NASAs durable twin Mars rovers have successfully explored the surface of the mysterious red planet for a full Martian year (687 Earth days). Opportunity starts its second Martian year Dec. 11; Spirit started its new year three weeks ago. The rovers original mission was scheduled for only three months.
This view from the panoramic camera on NASAs Mars Exploration Rover Opportunity shows an outcrop called "Olympia" along the northwestern margin of "Erebus" crater. The view spans about 120 degrees from side to side, generally looking southward. The outcrop exposes a broad expanse of sulfate-rich sedimentary rocks. The rocks were formed predominantly from windblown sediments, but some also formed in environmental conditions from damp to under shallow surface water. After taking the images that were combined into this view, Opportunity drove along along a path between sand dunes to the upper left side of the image, where a cliff in the background can be seen. This is a cliff is known as the "Mogollon Rim." Researchers expect it to expose more than 1 meter (3 feet) of new strata. These strata may represent the highest level observed yet by Opportunity. The image is an approximately true-color rendering generated using the panoramic cameras 750-nanometer, 530-nanometer and 430-nanometer filters. Image Credit: NASA/JPL-Caltech/Cornell
The panoramic camera on NASAs Mars Exploration Rover Spirit took the hundreds of images combined into this 360-degree view, the "Husband Hill Summit" panorama. The images were acquired on Spirits sols 583 to 586 (Aug. 24 to 27, 2005), shortly after the rover reached the crest of "Husband Hill" inside Mars Gusev Crater. This is the largest panorama yet acquired from either Spirit or Opportunity.
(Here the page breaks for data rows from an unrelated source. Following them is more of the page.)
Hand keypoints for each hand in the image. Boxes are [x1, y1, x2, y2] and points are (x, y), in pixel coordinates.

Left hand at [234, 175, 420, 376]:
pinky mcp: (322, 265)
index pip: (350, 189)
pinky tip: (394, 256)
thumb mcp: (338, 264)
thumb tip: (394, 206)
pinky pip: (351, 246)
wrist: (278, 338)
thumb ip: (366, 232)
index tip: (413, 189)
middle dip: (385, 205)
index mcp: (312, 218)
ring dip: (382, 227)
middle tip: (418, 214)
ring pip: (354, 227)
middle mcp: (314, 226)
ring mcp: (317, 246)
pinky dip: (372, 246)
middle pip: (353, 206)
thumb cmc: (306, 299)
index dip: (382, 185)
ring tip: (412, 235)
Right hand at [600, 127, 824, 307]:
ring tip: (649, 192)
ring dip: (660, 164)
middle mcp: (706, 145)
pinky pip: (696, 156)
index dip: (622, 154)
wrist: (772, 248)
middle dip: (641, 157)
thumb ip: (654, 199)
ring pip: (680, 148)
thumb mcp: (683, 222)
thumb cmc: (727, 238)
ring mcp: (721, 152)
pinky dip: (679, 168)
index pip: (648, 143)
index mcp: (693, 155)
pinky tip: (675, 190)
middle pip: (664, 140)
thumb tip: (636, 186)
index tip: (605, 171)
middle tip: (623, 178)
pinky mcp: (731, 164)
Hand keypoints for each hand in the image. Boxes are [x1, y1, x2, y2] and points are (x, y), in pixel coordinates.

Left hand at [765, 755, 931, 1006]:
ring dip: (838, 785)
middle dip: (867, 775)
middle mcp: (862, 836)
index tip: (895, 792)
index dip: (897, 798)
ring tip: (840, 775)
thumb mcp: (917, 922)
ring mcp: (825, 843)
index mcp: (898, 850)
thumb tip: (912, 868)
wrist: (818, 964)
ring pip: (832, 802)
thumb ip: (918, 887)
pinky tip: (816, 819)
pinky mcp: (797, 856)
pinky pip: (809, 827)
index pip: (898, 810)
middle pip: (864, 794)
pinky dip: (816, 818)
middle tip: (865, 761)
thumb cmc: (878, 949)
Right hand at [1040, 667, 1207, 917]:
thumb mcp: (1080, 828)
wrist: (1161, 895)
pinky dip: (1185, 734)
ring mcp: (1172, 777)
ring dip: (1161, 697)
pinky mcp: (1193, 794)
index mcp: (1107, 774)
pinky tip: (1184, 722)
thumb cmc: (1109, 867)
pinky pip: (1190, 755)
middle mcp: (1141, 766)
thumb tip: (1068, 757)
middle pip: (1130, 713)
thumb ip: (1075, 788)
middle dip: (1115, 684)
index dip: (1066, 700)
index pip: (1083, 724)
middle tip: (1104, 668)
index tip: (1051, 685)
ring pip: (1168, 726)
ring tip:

The panoramic camera shot 653 separate images in 6 different filters, encompassing the rovers deck and the full 360 degrees of surface rocks and soils visible to the camera from this position. This is the first time the camera has been used to image the entire rover deck and visible surface from the same position. Stitching together of all the images took significant effort because of the large changes in resolution and parallax across the scene. The image is an approximately true-color rendering using the 750-nanometer, 530-nanometer and 480-nanometer filters for the surface, and the 600-nanometer and 480-nanometer filters for the rover deck. Image-to-image seams have been eliminated from the sky portion of the mosaic to better simulate the vista a person standing on Mars would see. This panorama provided the teams first view of the "Inner Basin" region (center of the image), including the enigmatic "Home Plate" feature seen from orbital data. After investigating the summit area, Spirit drove downhill to get to the Inner Basin region. Spirit arrived at the summit from the west, along the direction of the rover tracks seen in the middle right of the panorama. The peaks of "McCool Hill" and "Ramon Hill" can be seen on the horizon near the center of the panorama. The summit region itself is a broad, windswept plateau. Spirit spent more than a month exploring the summit region, measuring the chemistry and mineralogy of soils and rocky outcrops at the peak of Husband Hill for comparison with similar measurements obtained during the ascent. Image Credit: NASA/JPL-Caltech/Cornell
"The rovers went through all of the Martian seasons and are back to late summer," said Dr. John Callas of NASAs Jet Propulsion Laboratory, Pasadena, Calif. He is deputy rover project manager. "Were preparing for the challenge of surviving another Martian winter."
Both rovers keep finding new variations of bedrock in areas they are exploring on opposite sides of Mars. The geological information they collect increases evidence about ancient Martian environments including periods of wet, possibly habitable conditions.